2008 – A promessa do streaming para organizar a bagunça
Desde a popularização da internet para uso pessoal, a indústria de música virou palco de um cabo de guerra. De um lado, puxam os usuários raiz, que veem na rede um novo mundo, onde todo o conhecimento gerado pelo ser humano é livre e comunitário. De outro, puxam as gravadoras, acostumadas com os cem anos em que passaram faturando buzilhões de dólares com vendas de discos. Os artistas ficam no meio do caminho. Precisam da facilidade do compartilhamento livre para divulgarem seu trabalho no começo da carreira. No entanto, depois de juntarem milhares de fãs, querem fazer uma grana.

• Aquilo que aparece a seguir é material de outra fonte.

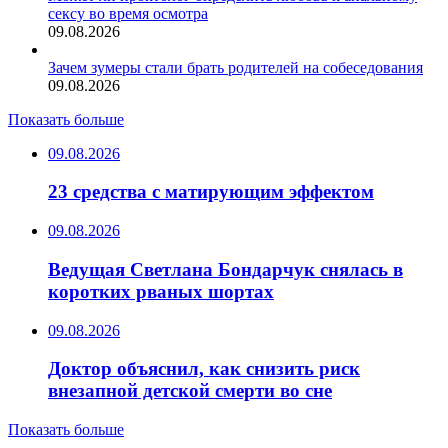
сексу во время осмотра
09.08.2026
Зачем зумеры стали брать родителей на собеседования
09.08.2026
Показать больше
09.08.2026
23 средства с матирующим эффектом
09.08.2026
Ведущая Светлана Бондарчук снялась в
коротких рваных шортах
09.08.2026
Доктор объяснил, как снизить риск
внезапной детской смерти во сне
Показать больше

No meio desse copia ou não copia, libera ou não libera, a velocidade da internet banda larga foi aumentando cada vez mais. Na outra ponta, os smartphones foram ficando cada vez mais potentes e acessíveis.
Enquanto isso, um grupo de gênios da programação seguia filosofando sobre o assunto. Se a internet está voando, pra que ficar armazenando (de forma legal ou ilegal) enormes coleções de música no computador, celular, ou mesmo nas prateleiras? “E se a gente inventasse um jeito de transmitir música como uma rádio, só que sob demanda?” Estavam criando as plataformas de streaming, que hoje todo mundo usa.
Ao contrário do que se possa pensar, a Netflix e o Spotify não foram os inventores do modelo. Antes de se tornarem os mais populares serviços do mundo, várias tentativas surgiram e faliram, até que uma plataforma fácil de usar e acessível à maioria dos usuários decretasse o formato como o dominante.
Ainda que navegando em um mar de reclamações, principalmente de artistas e gravadoras que alegam receber muito pouco pelo principal produto da plataforma (a música), a solução do streaming apresentou um horizonte de organização do mercado. Ficou tudo tão fácil e barato que não compensa nem se dar ao trabalho de procurar um jeito de piratear.
2024 – E tudo acaba onde começou…
As partituras, uma espécie de língua escrita da música, onde o músico lê o tempo, o ritmo e as notas a serem tocadas, foi a primeira “mídia” capaz de transformar o som que tanto amamos em produto. Até então, o artista era “físico” e a obra musical, em si, intangível. A evolução das tecnologias de gravação surgiu como um vulcão mercadológico. Se ativou, entrou em erupção, cuspiu lava sonora para todos os lados e provocou nuvens de fumaça que se espalharam por todo mundo.O engraçado é que, a partir da era digital (e por mais que a indústria tente, tente e tente novamente), a música, agora em forma de dados, foi se tornando intangível novamente, como era até o século XIX. A preocupação, agora, é de remunerar os criadores, suas gravadoras e editoras pelo uso da música — pela sua reprodução. Mídias físicas resistem, claro, para agradar ao nosso desejo de posse.
Mas este desejo não existia até a invenção do gramofone. Tudo parece acabar onde começou, como disse Raul Seixas.